I woke up early the other morning and took my cup of coffee out onto the porch to watch the mist rising up from the river.
As the water flowed, I reflected on how much life has changed in recent years and just how good it feels to behome.
It is coming up three years since I left Wellington and moved back to Whanganui with my sons and I have to say, it has been a massive change for us all.
When we were in the capital, I was working a high-stress job in a newsroom which meant my baby and toddler were spending a nine-hour day at a Māori early childhood education centre nearby.
Our commute from home could take up to an hour each way and it felt like nothing was ever straightforward – the traffic was intense, there were never any parks, everywhere was a mission to get to.
Notwithstanding the fact that I was parenting on my own, which meant the pressure to work hard and provide was huge.
Our rent was astronomical, and life could be very lonely and isolating.
We had no whānau living down there which was a big part of why I made the call to move home in 2018.
I felt a pull to return to my family and my awa, and I wanted my kids to grow up rich in their Whanganuitanga.
At the time, there was a sense that leaving the big city and moving back to the regions was a bad idea, like it would be a step backwards for my career or limit future opportunities.
But that has not been the case.
Actually, everything feels better here, and it's forced me to reflect on what motivates me and my generation, and what success really looks like.
Whanganui is a gorgeous little city made all the more special by Te Awa Tupua, the Whanganui River.
The awa is the heart of this place and our connection to it as Māori here is hard to explain.

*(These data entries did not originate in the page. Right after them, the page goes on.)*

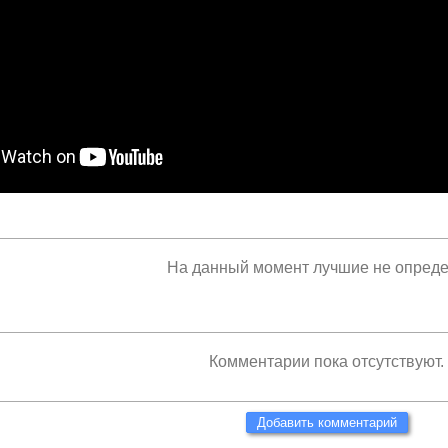
На данный момент лучшие не опред
Комментарии пока отсутствуют.
Добавить комментарий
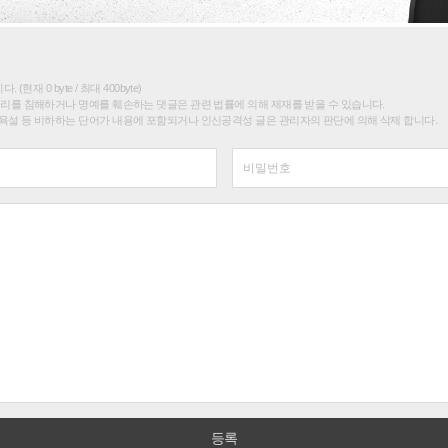
(현재 0 byte / 최대 400byte)
권리를 침해하거나 명예를 훼손하는 댓글은 관련 법률에 의해 제재를 받을 수 있습니다.
욕설 등 비하하는 단어가 내용에 포함되거나 인신공격성 글은 관리자의 판단에 의해 삭제 합니다.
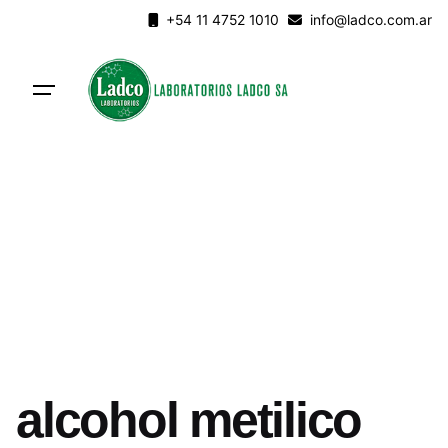
Skip
+54 11 4752 1010
info@ladco.com.ar
to
content
alcohol metilico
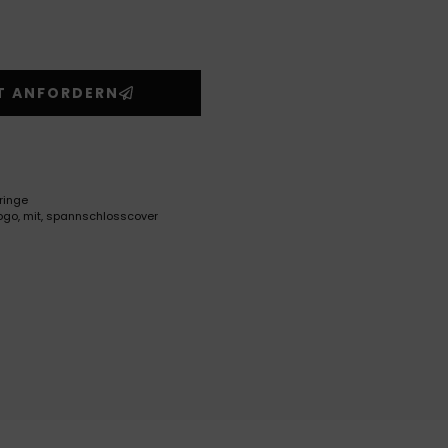
T ANFORDERN
ringe
ogo
,
mit
,
spannschlosscover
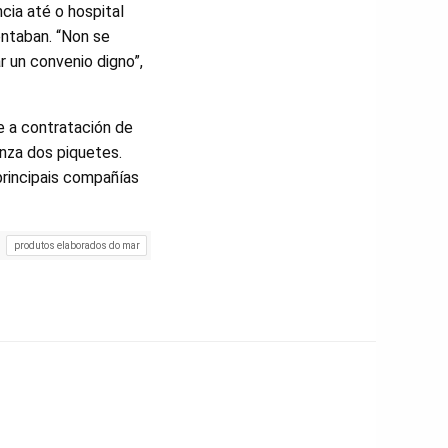
cia até o hospital
ntaban. “Non se
r un convenio digno”,
e a contratación de
nza dos piquetes.
principais compañías
produtos elaborados do mar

My children and I speak to the river. We sing about the river. We swim in the river at our marae, and we take time every day to pause and watch it flow.

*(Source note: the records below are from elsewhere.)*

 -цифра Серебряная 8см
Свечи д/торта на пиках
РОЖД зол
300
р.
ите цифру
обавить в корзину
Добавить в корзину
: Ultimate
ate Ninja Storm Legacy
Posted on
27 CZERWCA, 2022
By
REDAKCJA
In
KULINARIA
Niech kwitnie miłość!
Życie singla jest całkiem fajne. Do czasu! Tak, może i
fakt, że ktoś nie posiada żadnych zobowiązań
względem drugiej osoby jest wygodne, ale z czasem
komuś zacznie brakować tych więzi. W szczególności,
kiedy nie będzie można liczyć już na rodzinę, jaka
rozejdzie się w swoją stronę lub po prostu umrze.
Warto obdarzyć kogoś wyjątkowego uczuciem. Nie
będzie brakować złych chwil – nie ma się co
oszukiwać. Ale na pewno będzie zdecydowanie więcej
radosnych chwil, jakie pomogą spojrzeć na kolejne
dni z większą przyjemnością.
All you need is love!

There are lots of pretty parks, beaches and lakes around the ways and there's always somewhere to take the kids that doesn't cost a thing.
The Whanganui Riverside Markets on Saturday mornings are great, the kids love Kowhai Park, and we had a great time checking out the Whanganui Regional Museum during the school holidays.

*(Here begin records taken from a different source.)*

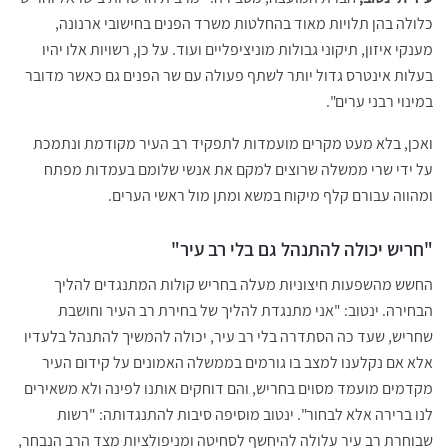
כלולה בהן תלויות מאוד בהחלטות משרד הפנים בחישובי ארנונה,
מענקי איזון, תיקוני גבולות מוניציפליים ועוד. על כן, רשויות אלו יהיו
בעלות אינטרס גדול יותר לשתף פעולה עם שר הפנים גם כאשר מדובר
במינוי רבני ערים".
ואכן, בלא מעט מקרים מועמדות לתפקיד רב העיר מקודמת ונתמכת
על ידי שרי ממשלה שרוצים למקם את אנשי שלומם בעמדות מפתח
ומהווה עבורם קלף מיקוח במשא ומתן מול ראשי הערים.
"חריש יכולה להתנהל גם בלי רב עיר"
החשש מהשפעות חיצוניות מעלה בחריש קולות המתנגדים להליך
הבחירה. ינטוב: "אני מתנגדת להליך של בחירת רב העיר וחושבת
שחריש, שעד כה הסתדרה בלי רב עיר, יכולה להמשיך להתנהל בלעדיו
אלא אם נקלענו למצב בו גורמים בממשלה האמונים על קידום העיר
מקדמים מועמד מסוים בחריש, והם דוחקים אותנו לפינה ולא משאירים
לנו ברירה אלא לבחור". ינטוב מוסיפה סיבות להתנגדותה: "רשות
שבוחרת רב עיר עלולה להיחשף לסחיטה ומניפולציות מצד הרב הנבחר,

Despite what some of you think, traffic isn't really an issue here. Almost anywhere is within a 10-minute drive, there are plenty of car parks and parking is cheap comparatively.
These may seem like small gains but trust me, spending hours a day in traffic is commonplace in bigger cities and a real bane on your life especially when you've got small children.
But what I love the most about being back has been being close to my whānau and seeing how much richer my boys' childhoods are being home with their family and growing up with their cousins.
They are thriving at Te Kura Kaupapa Māori o Te Ātihaunui-a-Pāpārangi in Putiki where several of their cousins also go.
They are learning te reo Māori in our dialect and are growing confident in their Māori identities which is paramount to me.
A secure cultural identity provides resilience and a sense of purpose and is known to lead to better outcomes in life.
My boys know who they are and where they come from which will steer them well.
What I have also noticed is how much more complex relationships can be back home.
It's not as simple as meeting strangers all the time, and them knowing you only in that context.
People here – families - have history that goes way back which means new connections or relationships can start with ease or baggage.
Relationships here run deeper and are not so transactional.
It makes me feel a little naïve and on the backfoot sometimes having been away for so long, so I am conscious of trying to join the dots and work out who is who and how we connect.
And while the housing market here isn't great, it is more affordable than elsewhere and my partner and I were recently able to buy our first home across from the awa, my late grandmother's home.
Whanganui has enabled us to cut through the noise and settle down and to figure out what is really important to us in our lives. Family. Relationships. Peace. Culture.
I know I can be critical of our community and often point out areas for improvement, but that's because I am passionate about our home, and I want it to be the best it can be.
I used to think that success was all about hustling and making more money and people knowing who you are, but I've come to realise that that's all ego and that is not what brings happiness to my life.
Here, we have close relationships with our friends and whānau.
We have more time up our sleeves and less stress. We appreciate the simple joys. We are grounded, we are loved, and we are happy.
Whanganui is a great place to live and moving back home was the best decision I made.